(Electronics engineering source data)
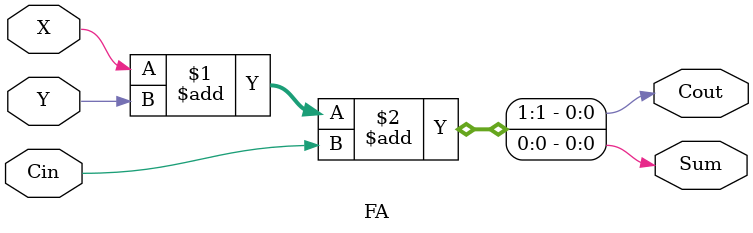
<source format=v>
module FA(X,Y,Cin,Cout,Sum);

input X, Y,Cin;
output Cout, Sum;

	assign{Cout, Sum} = X + Y + Cin;

endmodule
</source>
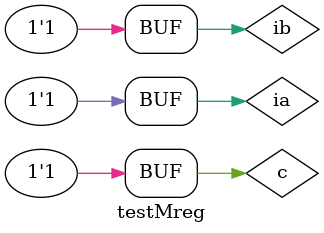
<source format=v>
module testMreg(); 
	reg clk,c1,c2,start;
	wire q1,q2,a1,a2,m1,alu,count;


	control dut(.clk(clk), .c1(c1), .c2(c2), .start(start), .q1(q1), .q2(q2), .a1(a1), .a2(a2), .m1(m1), .alu(alu), .count(count));


	initial 
	begin
		//Test Add
		ia = 4'b0000;
		ib = 4'b1111;
		c = 0;
		#10;
		//Test Add
		ia = 4'b0101;
		ib = 4'b0101;
		c = 0;
		#10;
		//Test Sub
		ia = 4'b0001;
		ib = 4'b1000;
		c = 1;
		#10;
		//Test Sub
		ia = 4'b0101;
		ib = 4'b0101;
		c = 1;
		#10;
	end
	
endmodule


</source>
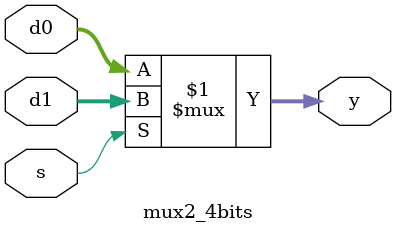
<source format=v>
module mux2_4bits(d0, d1, s, y);

        input [4:0] d0, d1;

        input s;

        output [4:0] y;

        assign y = s ? d1 : d0; // if s=1, y=d1, else y=d0

endmodule
</source>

Task directions: If a record holds a picture, drop the picture and return the rest of it exactly.

Result of the task:
<source format=v>
module FA(X,Y,Cin,Cout,Sum);

input X, Y,Cin;
output Cout, Sum;

	assign{Cout, Sum} = X + Y + Cin;

endmodule
</source>
<source format=v>
module testMreg(); 
	reg clk,c1,c2,start;
	wire q1,q2,a1,a2,m1,alu,count;


	control dut(.clk(clk), .c1(c1), .c2(c2), .start(start), .q1(q1), .q2(q2), .a1(a1), .a2(a2), .m1(m1), .alu(alu), .count(count));


	initial 
	begin
		//Test Add
		ia = 4'b0000;
		ib = 4'b1111;
		c = 0;
		#10;
		//Test Add
		ia = 4'b0101;
		ib = 4'b0101;
		c = 0;
		#10;
		//Test Sub
		ia = 4'b0001;
		ib = 4'b1000;
		c = 1;
		#10;
		//Test Sub
		ia = 4'b0101;
		ib = 4'b0101;
		c = 1;
		#10;
	end
	
endmodule


</source>
<source format=v>
module mux2_4bits(d0, d1, s, y);

        input [4:0] d0, d1;

        input s;

        output [4:0] y;

        assign y = s ? d1 : d0; // if s=1, y=d1, else y=d0

endmodule
</source>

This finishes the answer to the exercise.